• **WHAT TO DO**: Please write out all of the entries exactly as they appear.

• **RECORDS SUPPLIED**:
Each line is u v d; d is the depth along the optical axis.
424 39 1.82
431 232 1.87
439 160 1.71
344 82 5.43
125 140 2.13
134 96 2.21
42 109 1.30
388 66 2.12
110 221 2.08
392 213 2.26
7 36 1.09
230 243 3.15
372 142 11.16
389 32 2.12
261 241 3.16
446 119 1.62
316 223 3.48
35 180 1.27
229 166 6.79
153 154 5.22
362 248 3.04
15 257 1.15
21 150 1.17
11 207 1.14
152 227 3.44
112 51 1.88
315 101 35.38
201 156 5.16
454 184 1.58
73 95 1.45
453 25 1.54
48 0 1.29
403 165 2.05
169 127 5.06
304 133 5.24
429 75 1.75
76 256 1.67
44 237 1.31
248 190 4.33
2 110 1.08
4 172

• **RESPONSE BELOW**:
Each line is u v d; d is the depth along the optical axis.
424 39 1.82
431 232 1.87
439 160 1.71
344 82 5.43
125 140 2.13
134 96 2.21
42 109 1.30
388 66 2.12
110 221 2.08
392 213 2.26
7 36 1.09
230 243 3.15
372 142 11.16
389 32 2.12
261 241 3.16
446 119 1.62
316 223 3.48
35 180 1.27
229 166 6.79
153 154 5.22
362 248 3.04
15 257 1.15
21 150 1.17
11 207 1.14
152 227 3.44
112 51 1.88
315 101 35.38
201 156 5.16
454 184 1.58
73 95 1.45
453 25 1.54
48 0 1.29
403 165 2.05
169 127 5.06
304 133 5.24
429 75 1.75
76 256 1.67
44 237 1.31
248 190 4.33
2 110 1.08
4 172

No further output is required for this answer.